Users get domain or project scoped tokens, which contains the roles the user has assigned on them, and pass this token along to services in requests to perform actions on resources. The services check the roles and the scope from the token against the rules defined for the requested action on the policy.json file to determine if the user has enough privileges.


Evolution

  • How to evolve the policies management mechanism, which currently uses an out-of-band mechanism to update the policy.json files ?
  • How to improve delegation mechanism, allowing users to only delegate a subset of their roles, which may be customized per domain ?
  • How to provide better default policies, fixing the bug in which an admin anywhere is admin everywhere ?

Roadmap

Story 1 - As a cloud admin, I want to manage Policies via API

Depends On: None

As a cloud admin, I want to be able to create a policy and to bind it to endpoints based on their URL, which is known a priori by my CMS. Besides being able to patch, delete and show an entire policy, I want to manage rules individually.

Story 2 - As a cloud admin, I want to have services using the Policies I have defined via API

Depends On: Story 1 - As a cloud admin, I want to manage Policies via API

As a cloud admin, I want my service endpoints to be using the policies I have defined and associated to them, if any. Middleware should download the latest policy from the policy management server and cache it, based on the endpoint_url in its config file. My CMS, which knows that URL a priori will be placing this value in the middleware config.

Story 3 - As a domain admin, I want to define roles that are meaningful to my business

Depends On: None

As a domain admin, who represents, for example, a customer, I want to define a set of roles that are meaningful to them. As global roles, those can be used on assignments.

Story 4 - As an admin, I want to define role hierarchies, allowing one to only delegate a subset of her roles

Depends On: None

As an admin who can define roles, I want to be able to create them hierarchically, which means that having a role that inherit from another implies on having authorization inherited.

Story 5 - As a deployer, I want to have better default policies, distinguishing different admin scopes

Depends On: Story 4 - As a user, I want to define role hierarchies, allowing one to only delegate a subset of her roles

As a deployer, I want to have default policies defined in terms of different roles for cloud, domain and project admins. Solving the long standing but where an admin anywhere is admin everywhere. In addition, common rules should be consistent across services.

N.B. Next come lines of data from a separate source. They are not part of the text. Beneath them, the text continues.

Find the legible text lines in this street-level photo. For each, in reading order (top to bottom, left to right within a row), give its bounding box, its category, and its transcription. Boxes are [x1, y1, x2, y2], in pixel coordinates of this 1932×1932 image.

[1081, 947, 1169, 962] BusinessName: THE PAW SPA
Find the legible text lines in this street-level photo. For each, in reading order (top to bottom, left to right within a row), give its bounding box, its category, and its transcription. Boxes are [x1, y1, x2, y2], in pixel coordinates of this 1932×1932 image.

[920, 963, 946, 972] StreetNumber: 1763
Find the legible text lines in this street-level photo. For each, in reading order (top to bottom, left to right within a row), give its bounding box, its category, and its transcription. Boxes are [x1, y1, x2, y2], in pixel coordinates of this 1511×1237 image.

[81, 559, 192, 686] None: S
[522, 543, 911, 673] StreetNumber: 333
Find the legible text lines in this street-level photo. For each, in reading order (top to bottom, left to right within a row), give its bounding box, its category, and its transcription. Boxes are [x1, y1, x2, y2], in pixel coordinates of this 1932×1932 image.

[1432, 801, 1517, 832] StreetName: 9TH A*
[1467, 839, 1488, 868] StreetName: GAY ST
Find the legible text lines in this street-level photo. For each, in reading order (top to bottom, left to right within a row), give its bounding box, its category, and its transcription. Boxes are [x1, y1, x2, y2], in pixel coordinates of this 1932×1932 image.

Story 6 - As a dev, I want to split policy enforcement between Middleware and the services

Depends On: Story 2 - As a cloud admin, I want to have services using the Policies I have defined via API

The enforcement of roles could be placed at Middleware, while the other constraints contained in a policy rule are enforced by the service.


Workflows - Liberty Scope

Workflow 1 - Initial Install Policy

This workflow is represented in the sequence diagram below, defining how the the install of Nova by the admin will lead to the upload of the policy files.

Dynamic Policies install sequence

Workflow 2 - Customizing Policy

This workflow is represented by the steps 4 - 5 in the sequence diagram below, defining how the policies will be customized by the admin.

Customizing Policy sequence


Workflow 3 - Updating an Existing Install

This workflow is represented by the steps 12- 13 in the sequence diagram below, defining how the Default policy for a given endpoint will be update in the server, reflecting changes in the APIs signatures. For example, when new APIs are added.


Workflow 4 - User Requests an URL

This workflow is represented by the steps 6 - 11 and 14 - 19 in the sequence diagram below, defining how the workflows above will be tied together, delivering a dynamic solution for policy customization and delivery.